■ Records supplied
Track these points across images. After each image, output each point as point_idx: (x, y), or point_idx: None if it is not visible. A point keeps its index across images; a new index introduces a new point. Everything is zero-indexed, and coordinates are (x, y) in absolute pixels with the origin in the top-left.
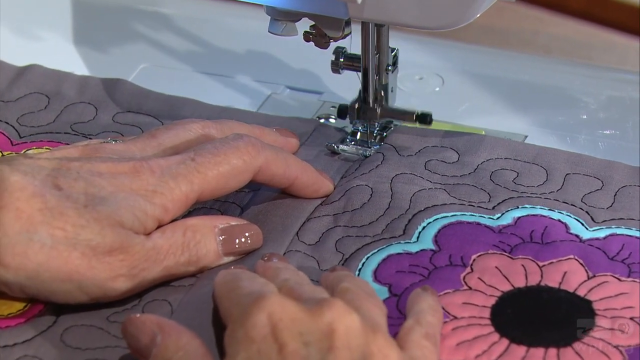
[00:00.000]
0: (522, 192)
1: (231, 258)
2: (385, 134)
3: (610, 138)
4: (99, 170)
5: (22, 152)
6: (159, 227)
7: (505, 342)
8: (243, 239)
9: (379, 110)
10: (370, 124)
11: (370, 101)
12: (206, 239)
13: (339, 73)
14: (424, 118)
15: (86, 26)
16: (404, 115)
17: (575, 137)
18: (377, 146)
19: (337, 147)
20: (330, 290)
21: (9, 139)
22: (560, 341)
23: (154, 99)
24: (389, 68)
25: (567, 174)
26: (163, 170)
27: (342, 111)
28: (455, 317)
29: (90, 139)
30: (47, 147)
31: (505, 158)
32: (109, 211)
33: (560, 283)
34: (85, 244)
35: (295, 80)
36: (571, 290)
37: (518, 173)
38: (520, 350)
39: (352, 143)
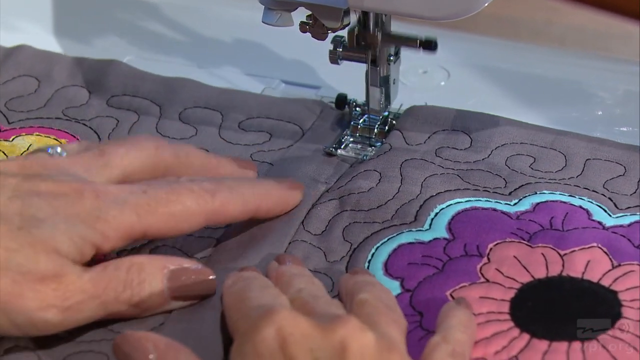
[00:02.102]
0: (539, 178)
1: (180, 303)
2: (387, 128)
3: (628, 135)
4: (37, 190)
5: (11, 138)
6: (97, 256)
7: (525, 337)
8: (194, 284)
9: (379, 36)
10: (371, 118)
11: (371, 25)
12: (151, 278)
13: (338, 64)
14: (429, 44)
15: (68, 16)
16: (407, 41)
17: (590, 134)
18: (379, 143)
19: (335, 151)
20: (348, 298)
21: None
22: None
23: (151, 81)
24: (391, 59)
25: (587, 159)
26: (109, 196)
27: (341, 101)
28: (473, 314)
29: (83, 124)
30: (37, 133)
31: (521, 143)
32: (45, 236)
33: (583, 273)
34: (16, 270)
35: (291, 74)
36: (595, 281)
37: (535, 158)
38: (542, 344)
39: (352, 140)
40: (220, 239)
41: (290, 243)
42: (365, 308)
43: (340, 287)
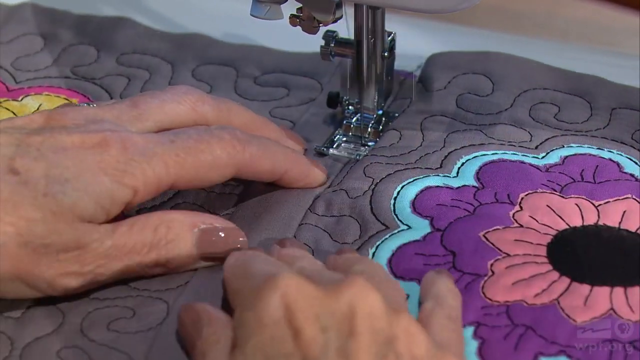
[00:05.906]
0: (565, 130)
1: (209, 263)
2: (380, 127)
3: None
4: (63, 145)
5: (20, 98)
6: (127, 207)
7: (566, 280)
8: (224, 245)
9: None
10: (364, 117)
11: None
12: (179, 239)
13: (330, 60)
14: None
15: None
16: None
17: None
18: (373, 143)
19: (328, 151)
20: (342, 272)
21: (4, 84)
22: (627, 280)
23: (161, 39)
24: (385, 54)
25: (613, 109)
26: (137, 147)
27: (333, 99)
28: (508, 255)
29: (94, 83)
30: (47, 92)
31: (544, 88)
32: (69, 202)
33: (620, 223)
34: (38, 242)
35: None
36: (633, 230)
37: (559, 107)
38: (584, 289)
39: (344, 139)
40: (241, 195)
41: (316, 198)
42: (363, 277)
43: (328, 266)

...

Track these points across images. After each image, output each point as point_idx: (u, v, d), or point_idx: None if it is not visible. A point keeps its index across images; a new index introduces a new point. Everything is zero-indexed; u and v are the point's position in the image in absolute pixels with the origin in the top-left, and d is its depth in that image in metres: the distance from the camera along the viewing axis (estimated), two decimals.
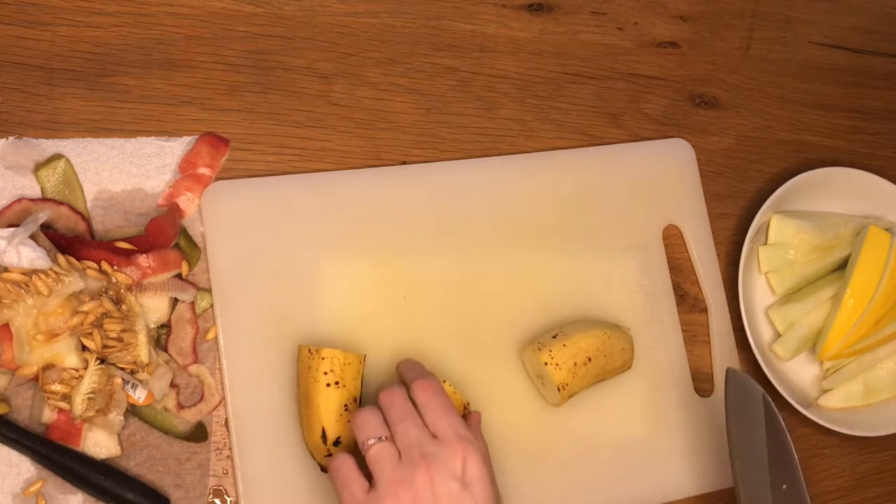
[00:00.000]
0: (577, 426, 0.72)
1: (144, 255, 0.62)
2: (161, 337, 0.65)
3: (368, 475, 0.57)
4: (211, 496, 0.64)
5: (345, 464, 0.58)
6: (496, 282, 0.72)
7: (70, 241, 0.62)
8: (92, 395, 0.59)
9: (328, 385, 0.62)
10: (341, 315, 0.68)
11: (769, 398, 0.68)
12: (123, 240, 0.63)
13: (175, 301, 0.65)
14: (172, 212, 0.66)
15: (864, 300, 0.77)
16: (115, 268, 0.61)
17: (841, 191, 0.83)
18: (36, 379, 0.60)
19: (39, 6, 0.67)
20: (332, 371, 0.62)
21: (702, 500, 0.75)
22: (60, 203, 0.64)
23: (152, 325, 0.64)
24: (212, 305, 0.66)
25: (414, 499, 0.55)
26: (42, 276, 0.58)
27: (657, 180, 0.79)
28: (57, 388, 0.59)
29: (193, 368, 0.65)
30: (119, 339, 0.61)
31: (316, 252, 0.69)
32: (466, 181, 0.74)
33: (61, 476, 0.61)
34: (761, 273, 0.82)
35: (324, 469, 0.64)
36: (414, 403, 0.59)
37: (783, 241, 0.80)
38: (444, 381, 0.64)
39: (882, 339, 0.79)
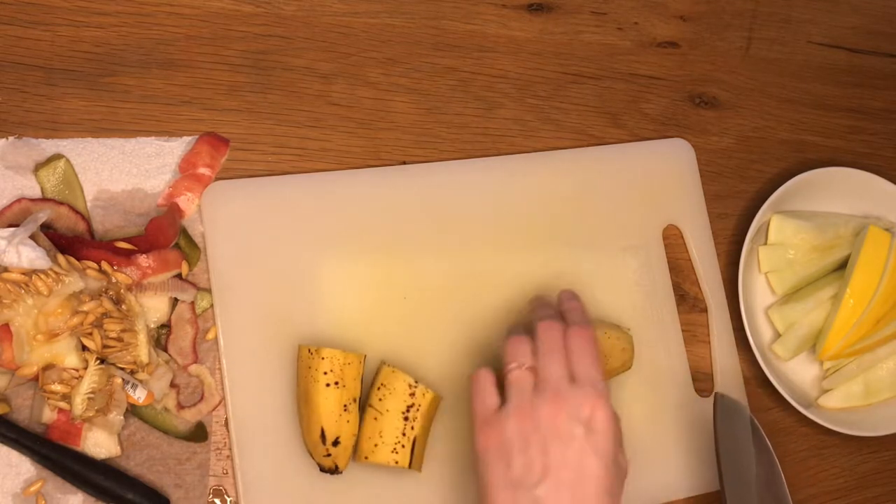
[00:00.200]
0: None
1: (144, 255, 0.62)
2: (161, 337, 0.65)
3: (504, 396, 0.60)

* * *

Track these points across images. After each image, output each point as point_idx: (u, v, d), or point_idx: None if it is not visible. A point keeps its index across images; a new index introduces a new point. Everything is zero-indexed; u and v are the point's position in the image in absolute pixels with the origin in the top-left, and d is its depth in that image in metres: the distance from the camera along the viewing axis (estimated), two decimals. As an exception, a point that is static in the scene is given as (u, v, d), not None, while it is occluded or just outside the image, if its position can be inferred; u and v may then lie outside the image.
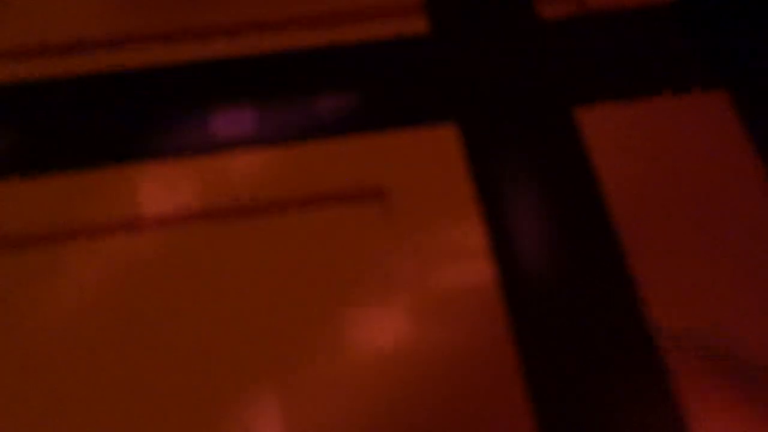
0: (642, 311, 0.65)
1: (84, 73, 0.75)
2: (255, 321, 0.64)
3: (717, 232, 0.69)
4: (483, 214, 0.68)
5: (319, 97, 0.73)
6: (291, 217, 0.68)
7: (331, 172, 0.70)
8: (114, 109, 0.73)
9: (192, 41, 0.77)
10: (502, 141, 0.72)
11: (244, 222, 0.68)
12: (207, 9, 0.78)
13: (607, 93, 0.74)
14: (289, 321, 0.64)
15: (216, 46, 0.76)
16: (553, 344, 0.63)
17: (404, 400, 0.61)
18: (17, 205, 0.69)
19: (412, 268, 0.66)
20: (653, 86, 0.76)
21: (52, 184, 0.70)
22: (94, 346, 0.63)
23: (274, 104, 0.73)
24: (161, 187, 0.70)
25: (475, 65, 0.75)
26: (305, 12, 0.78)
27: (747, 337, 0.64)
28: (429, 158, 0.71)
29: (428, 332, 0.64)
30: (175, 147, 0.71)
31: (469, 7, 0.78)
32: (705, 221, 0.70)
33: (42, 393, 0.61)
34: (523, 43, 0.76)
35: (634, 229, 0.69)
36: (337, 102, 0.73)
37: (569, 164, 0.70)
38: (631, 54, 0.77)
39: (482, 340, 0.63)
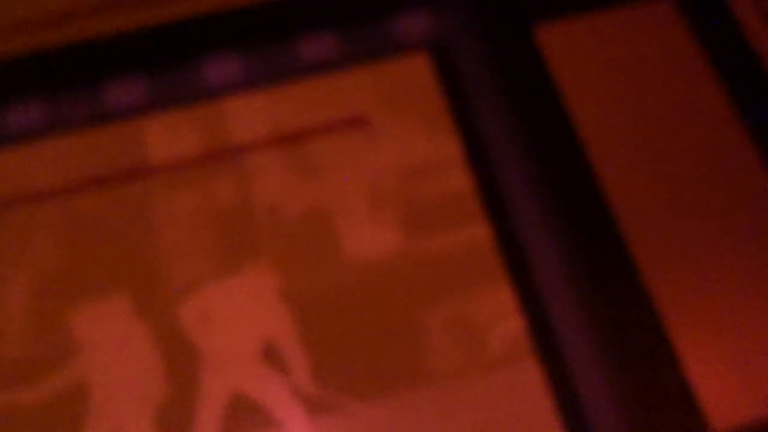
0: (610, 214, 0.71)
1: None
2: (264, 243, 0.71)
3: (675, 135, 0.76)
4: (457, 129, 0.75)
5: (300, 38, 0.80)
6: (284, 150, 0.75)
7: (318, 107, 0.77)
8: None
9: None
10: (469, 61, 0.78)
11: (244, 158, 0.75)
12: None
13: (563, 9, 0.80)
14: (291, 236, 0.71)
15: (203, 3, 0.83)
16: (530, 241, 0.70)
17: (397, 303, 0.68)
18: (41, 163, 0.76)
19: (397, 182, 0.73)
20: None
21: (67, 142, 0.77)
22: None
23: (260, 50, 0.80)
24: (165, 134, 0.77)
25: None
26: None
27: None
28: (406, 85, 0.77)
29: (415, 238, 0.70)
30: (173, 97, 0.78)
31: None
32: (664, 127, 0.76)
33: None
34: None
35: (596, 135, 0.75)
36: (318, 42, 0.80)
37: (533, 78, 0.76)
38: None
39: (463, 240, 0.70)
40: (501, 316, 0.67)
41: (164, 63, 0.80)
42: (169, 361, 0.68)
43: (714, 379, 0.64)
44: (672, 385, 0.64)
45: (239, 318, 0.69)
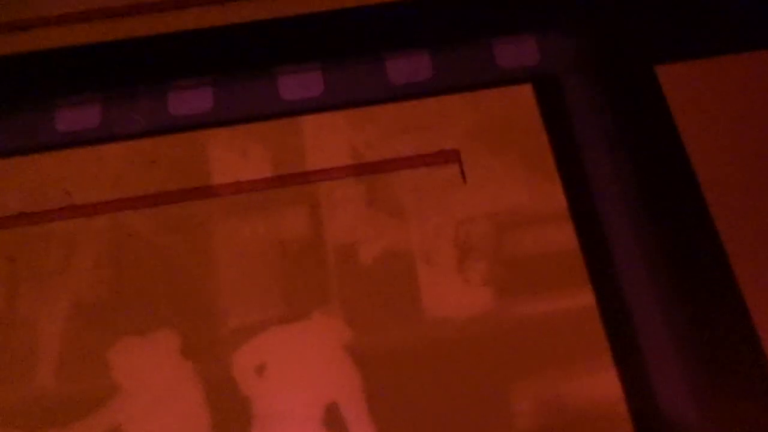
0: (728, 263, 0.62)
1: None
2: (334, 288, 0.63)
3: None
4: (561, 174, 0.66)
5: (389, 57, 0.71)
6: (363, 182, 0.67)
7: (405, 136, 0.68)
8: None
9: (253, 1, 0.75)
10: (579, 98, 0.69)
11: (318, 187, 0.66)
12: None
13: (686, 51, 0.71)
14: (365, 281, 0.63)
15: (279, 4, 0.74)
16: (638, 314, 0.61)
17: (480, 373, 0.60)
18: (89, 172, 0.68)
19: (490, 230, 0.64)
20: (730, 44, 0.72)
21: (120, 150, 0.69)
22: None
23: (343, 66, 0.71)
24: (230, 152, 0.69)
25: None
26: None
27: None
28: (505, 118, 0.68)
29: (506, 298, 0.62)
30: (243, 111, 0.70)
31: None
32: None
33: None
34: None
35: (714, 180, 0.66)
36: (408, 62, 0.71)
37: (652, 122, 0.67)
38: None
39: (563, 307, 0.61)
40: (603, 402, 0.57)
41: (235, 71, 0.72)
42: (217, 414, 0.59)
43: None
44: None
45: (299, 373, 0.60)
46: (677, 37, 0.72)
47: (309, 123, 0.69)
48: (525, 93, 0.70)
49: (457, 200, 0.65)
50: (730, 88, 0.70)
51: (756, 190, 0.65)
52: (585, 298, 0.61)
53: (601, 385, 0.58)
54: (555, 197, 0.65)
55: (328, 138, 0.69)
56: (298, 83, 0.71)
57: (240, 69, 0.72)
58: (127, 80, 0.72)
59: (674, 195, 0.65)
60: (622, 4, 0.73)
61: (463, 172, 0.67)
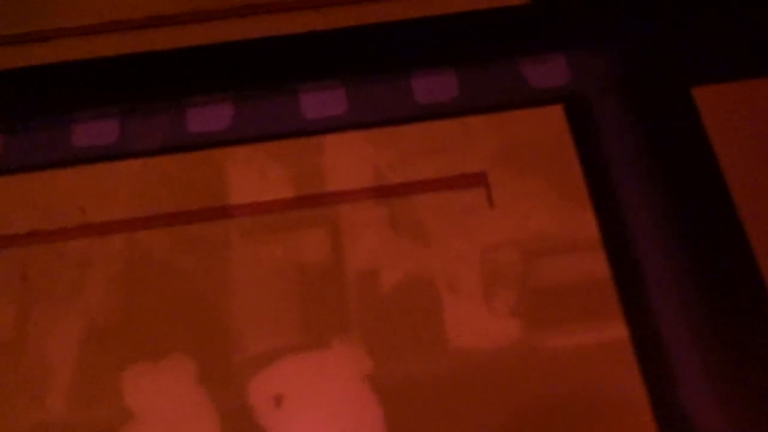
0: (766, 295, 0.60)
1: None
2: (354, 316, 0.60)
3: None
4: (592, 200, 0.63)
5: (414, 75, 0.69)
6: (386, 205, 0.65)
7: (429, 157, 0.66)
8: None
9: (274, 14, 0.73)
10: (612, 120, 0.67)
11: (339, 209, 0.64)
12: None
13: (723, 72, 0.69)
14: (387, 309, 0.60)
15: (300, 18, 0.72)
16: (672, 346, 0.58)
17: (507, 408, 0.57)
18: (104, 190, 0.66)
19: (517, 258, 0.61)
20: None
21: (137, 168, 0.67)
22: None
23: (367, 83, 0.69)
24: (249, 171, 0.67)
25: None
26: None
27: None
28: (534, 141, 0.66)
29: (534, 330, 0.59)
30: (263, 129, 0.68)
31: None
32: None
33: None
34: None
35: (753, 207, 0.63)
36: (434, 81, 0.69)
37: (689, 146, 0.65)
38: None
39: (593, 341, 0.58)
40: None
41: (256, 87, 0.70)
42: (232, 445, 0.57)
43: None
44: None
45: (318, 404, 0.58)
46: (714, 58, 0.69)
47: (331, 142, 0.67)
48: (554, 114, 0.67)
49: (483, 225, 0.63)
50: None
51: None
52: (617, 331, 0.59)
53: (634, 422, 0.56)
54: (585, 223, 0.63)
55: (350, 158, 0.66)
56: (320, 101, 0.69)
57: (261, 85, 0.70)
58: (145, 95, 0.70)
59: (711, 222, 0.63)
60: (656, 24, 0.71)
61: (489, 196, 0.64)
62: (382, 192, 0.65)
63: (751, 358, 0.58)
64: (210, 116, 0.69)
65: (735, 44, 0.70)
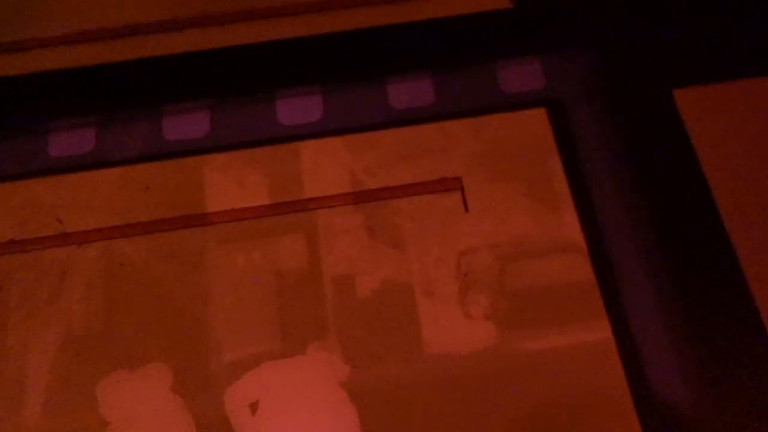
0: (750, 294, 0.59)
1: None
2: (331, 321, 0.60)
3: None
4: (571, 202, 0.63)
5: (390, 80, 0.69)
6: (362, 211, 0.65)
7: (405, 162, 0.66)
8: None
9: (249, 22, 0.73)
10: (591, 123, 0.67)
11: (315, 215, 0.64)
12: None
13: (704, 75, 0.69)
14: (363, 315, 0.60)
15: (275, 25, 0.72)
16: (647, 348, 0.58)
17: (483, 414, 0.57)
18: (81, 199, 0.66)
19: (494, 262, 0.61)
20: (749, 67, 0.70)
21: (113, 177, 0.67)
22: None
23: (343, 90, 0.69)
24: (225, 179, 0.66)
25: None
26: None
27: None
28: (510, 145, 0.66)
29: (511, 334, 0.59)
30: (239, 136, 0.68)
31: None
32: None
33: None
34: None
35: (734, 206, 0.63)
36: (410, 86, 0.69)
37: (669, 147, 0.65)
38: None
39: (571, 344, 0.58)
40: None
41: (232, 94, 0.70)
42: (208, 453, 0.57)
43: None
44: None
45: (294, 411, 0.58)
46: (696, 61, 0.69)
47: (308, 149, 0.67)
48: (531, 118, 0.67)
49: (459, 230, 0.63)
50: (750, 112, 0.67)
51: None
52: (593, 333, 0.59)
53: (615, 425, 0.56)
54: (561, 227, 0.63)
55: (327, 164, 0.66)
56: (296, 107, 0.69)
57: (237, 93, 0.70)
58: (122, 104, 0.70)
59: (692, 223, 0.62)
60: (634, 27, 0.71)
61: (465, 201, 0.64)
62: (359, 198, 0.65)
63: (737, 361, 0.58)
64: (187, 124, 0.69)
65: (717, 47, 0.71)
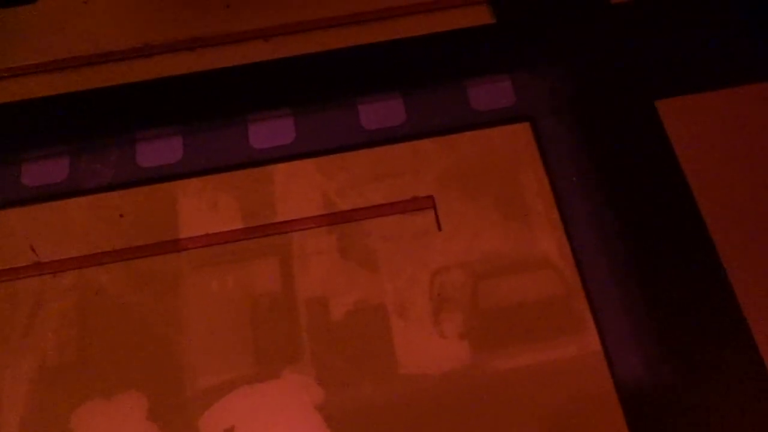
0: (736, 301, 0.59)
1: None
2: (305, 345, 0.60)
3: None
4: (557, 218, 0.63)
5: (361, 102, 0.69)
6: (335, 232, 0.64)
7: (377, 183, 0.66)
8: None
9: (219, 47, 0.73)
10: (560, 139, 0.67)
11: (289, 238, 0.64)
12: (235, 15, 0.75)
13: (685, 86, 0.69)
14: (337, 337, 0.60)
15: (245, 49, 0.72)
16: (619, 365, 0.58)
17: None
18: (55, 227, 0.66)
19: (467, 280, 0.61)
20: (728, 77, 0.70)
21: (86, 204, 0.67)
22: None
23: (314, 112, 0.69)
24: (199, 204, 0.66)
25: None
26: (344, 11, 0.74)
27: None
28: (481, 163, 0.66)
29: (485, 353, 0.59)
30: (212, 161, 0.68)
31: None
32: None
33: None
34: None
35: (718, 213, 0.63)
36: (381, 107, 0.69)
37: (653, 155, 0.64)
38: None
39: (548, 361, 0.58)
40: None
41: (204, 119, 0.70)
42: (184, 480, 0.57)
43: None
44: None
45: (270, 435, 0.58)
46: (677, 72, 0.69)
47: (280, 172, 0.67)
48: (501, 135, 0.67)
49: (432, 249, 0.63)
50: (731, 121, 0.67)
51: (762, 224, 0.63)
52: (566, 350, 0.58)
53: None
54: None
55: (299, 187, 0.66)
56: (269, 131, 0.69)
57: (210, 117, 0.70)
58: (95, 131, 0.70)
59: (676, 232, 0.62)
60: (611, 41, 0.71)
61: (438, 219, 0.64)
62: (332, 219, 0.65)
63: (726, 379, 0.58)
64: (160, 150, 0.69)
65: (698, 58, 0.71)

■ About this exercise
Using only the data above, copy out the lines that include the word "left".

■ Response
Track these points across images. After each image, output each point as point_idx: (x, y), or point_idx: None if it is not visible. A point keeps its index across images; a new index introduces a new point. Everything is zero-indexed, and coordinates are (x, y) in absolute pixels with the origin in the top-left.
Track these points across images. After each image, output each point as point_idx: (u, v, d), or point_idx: None if it is not visible. A point keeps its index across images; a new index introduces a new point. Everything is zero-indexed; u and v are the point's position in the image in absolute pixels with the origin in the top-left, and d is its depth in that image in metres: the distance from the camera along the viewing axis (estimated), two decimals.
Track these points across images. After each image, output each point as point_idx: (u, v, d), or point_idx: None if it is not visible. A point keeps its index across images; a new index introduces a new point. Everything is zero-indexed; u and v are the point's position in the image in absolute pixels with the origin in the top-left, and d is its depth in that image in metres: the distance from the camera along the viewing axis (estimated), two decimals. As an exception, a point that is static in the scene is given as (u, v, d), not None, while it is occluded or just outside the image, if its position can be inferred; u and v may then lie outside the image.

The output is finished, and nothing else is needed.